The first ring "wakes up" the receiving station. It is then ready to receive the 1500 baud, 450ms FSK caller ID frame. In your proposal, it would then call back that number. After the first ring of the second call (second ring of the first call), it could send the "did you call me?" query. Then it would await the response coming back.
> as technology improved, I'd imagine that the delay before getting the lookup info back would get shorter and shorter
There are 10 billion phones, which all have to interoperate. Any phone can call any other phone. For that reason, POTS ring protocol doesn't slowly improve. It doesn't gradually change. That's what you seem to be missing. It's not like Facebook Messenger, where a company can decide to switch up the protocol. The last major change was over 50 years ago, in the 1960s, when we started introducing touch tone dialing. It took 20 years after that to get rid of pulse dialing.
Btw before even trying to figure out a technical protocol, don't forget you need to fix the logic. A station is not a DID and a DID is not a station. It *may* be that your station (phone) has a phone number, only one phone number, and you never use call forwarding, and no other phone uses that number. Those things might be true for you today, but those are absolutely not rules in the phone system. Some people DO have call forwarding, and a a lot more.
It's a lot like the name Google.com - that does NOT identify a particular server. A dialed number doesn't identify a particular phone any more than Google.com identifies a particular computer. There are many buildings full of servers, and any request for Google.com will use several randomly selected servers from among thousands.
For example, I volunteer to receive calls for a crisis hotline which gets a few calls per month. The person in need of help calls the crisis number. They know which service they are trying to reach. They have no idea which phones will ring, and they don't care. They are asking for a service (1-800-help), not for a specific device (an IMEI or other station ID).
I'm not always able to answer the phone of course, so the crisis line doesn't just forward the call to my mobile phone. It rings my phone, and while it's ringing my phone if I don't answer within 10 seconds it starts also ringing another volunteer, ten seconds later it adds a third, etc, until someone both answers and presses 1 to accept the call.
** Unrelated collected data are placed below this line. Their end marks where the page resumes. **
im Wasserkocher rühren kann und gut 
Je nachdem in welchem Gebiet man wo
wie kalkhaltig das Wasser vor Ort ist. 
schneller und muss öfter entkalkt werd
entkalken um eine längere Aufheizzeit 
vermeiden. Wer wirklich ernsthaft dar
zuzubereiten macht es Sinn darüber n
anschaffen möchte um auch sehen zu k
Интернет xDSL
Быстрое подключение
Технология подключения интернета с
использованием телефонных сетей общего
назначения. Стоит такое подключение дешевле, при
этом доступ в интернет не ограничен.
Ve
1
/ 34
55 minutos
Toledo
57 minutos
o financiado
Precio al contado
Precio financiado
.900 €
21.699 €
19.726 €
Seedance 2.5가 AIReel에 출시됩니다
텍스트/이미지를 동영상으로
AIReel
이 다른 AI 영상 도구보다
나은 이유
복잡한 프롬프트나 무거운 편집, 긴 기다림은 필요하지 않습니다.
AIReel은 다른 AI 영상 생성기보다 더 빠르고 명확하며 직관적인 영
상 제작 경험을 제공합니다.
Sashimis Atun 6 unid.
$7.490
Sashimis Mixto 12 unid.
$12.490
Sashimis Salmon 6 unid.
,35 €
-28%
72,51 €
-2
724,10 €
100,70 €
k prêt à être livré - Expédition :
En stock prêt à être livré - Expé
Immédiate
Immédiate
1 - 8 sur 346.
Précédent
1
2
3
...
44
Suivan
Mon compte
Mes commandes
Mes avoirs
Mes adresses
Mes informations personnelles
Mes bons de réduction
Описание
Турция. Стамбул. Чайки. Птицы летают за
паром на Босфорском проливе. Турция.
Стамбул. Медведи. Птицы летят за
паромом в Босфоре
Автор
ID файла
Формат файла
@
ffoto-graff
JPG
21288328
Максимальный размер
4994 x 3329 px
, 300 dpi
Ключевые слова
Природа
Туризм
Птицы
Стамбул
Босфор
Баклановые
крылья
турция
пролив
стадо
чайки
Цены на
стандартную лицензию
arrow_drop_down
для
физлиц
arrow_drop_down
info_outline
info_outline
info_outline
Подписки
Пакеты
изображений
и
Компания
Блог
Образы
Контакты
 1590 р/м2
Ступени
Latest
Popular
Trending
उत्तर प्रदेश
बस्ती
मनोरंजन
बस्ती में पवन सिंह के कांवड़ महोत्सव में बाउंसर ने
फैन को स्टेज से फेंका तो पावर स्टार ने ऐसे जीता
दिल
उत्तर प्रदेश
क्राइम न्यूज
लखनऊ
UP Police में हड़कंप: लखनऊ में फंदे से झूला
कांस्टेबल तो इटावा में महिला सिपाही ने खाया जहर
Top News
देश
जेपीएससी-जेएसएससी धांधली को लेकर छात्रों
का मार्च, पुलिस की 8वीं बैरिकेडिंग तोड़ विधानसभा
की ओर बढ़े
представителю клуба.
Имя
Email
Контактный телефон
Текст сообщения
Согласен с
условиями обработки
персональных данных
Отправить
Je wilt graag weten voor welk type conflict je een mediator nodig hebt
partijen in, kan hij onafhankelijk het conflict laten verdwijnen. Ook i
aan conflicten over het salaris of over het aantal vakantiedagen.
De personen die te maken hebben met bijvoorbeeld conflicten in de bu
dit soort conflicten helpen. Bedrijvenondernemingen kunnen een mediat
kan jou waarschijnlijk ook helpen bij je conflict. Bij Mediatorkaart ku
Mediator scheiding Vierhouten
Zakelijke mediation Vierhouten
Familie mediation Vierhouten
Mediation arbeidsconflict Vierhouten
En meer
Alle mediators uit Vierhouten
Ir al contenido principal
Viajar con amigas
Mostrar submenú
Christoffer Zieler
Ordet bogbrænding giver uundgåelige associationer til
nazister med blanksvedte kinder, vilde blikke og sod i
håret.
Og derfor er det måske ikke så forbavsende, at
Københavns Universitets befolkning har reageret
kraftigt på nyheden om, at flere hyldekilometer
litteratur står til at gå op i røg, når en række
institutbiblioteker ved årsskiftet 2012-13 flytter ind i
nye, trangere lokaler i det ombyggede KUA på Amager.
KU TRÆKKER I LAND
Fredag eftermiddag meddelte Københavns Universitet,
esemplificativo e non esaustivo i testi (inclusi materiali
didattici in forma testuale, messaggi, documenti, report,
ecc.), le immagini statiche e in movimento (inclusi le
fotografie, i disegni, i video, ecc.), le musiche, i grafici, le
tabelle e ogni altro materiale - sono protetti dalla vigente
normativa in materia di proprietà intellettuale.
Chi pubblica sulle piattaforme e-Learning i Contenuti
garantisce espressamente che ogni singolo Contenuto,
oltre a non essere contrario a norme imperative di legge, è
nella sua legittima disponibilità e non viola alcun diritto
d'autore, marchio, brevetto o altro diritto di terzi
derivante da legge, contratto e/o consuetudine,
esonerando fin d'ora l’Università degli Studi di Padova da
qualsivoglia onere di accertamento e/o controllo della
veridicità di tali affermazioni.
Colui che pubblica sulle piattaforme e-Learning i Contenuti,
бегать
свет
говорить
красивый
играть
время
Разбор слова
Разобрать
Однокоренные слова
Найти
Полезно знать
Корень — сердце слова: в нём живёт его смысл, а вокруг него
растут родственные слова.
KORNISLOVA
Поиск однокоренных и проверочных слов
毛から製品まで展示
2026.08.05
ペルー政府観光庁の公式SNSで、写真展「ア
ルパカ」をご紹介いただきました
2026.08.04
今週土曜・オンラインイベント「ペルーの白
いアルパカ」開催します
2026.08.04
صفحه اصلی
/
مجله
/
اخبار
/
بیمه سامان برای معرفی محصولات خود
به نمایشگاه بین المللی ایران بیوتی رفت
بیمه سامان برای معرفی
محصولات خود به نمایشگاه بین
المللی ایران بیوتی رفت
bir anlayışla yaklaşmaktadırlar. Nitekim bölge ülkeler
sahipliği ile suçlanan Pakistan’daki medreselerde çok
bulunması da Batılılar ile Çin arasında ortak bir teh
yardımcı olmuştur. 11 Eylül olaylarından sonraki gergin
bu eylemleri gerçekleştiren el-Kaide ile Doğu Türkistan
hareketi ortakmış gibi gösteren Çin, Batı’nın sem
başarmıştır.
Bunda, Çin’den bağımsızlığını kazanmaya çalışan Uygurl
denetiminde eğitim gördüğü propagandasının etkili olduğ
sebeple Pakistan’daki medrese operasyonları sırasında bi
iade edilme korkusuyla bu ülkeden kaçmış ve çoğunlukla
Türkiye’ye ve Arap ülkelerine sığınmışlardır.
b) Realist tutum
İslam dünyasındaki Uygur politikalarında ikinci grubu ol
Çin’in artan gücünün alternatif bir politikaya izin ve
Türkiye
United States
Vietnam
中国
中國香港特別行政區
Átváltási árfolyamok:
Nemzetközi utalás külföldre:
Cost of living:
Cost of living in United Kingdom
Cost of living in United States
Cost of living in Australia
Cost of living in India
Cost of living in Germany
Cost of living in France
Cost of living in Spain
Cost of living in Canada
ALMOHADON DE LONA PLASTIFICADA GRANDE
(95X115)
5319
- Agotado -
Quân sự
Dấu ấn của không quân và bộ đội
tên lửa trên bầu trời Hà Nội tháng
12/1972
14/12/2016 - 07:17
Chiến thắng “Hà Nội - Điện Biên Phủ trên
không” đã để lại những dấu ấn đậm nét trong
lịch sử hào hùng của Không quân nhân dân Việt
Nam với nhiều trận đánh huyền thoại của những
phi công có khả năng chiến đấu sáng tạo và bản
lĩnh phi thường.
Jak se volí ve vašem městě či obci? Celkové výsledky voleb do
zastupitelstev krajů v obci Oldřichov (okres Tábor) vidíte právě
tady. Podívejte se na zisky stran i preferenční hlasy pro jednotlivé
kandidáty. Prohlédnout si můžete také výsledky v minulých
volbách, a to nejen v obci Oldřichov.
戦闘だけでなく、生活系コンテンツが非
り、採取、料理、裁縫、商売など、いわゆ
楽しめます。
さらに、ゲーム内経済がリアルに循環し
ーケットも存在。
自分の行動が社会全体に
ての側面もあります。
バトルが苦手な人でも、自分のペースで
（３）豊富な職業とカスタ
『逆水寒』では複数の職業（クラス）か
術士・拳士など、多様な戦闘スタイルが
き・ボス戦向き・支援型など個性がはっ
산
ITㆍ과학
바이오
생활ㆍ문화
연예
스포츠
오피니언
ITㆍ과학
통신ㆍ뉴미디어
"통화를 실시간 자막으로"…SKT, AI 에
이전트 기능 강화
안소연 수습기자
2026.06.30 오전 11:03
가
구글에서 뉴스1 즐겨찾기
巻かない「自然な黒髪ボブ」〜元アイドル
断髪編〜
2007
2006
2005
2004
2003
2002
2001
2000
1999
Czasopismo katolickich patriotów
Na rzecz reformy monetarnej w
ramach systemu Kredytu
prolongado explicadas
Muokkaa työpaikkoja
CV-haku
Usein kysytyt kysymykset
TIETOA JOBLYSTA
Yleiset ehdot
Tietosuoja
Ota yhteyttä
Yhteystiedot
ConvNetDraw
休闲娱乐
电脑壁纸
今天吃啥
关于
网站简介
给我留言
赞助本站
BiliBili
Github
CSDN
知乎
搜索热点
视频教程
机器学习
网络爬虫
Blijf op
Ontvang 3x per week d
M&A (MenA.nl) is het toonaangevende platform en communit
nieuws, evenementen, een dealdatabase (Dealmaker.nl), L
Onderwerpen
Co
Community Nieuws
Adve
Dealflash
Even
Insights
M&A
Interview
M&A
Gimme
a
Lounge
Now suppose my phone were to call the person back, asking "did you call Ray's phone?" Their phone has no idea whether they called my phone or not! They called 1-800-help, not "Ray's LG phone, the one he just bought". Their phone has no way of answering that question.
The number you dial doesn't identify a device. "Did you call Ray's mobile" isn't an answerable question.
Similarly, if I miss a call that rings my mobile, I don't know if the caller was calling the crisis line, my business number, or my personal number. Any of those three numbers, identifying three different services, might ring the same device.
So get it out of your head that there is some fixed relationship between a phone and a number that someone can call. There isn't.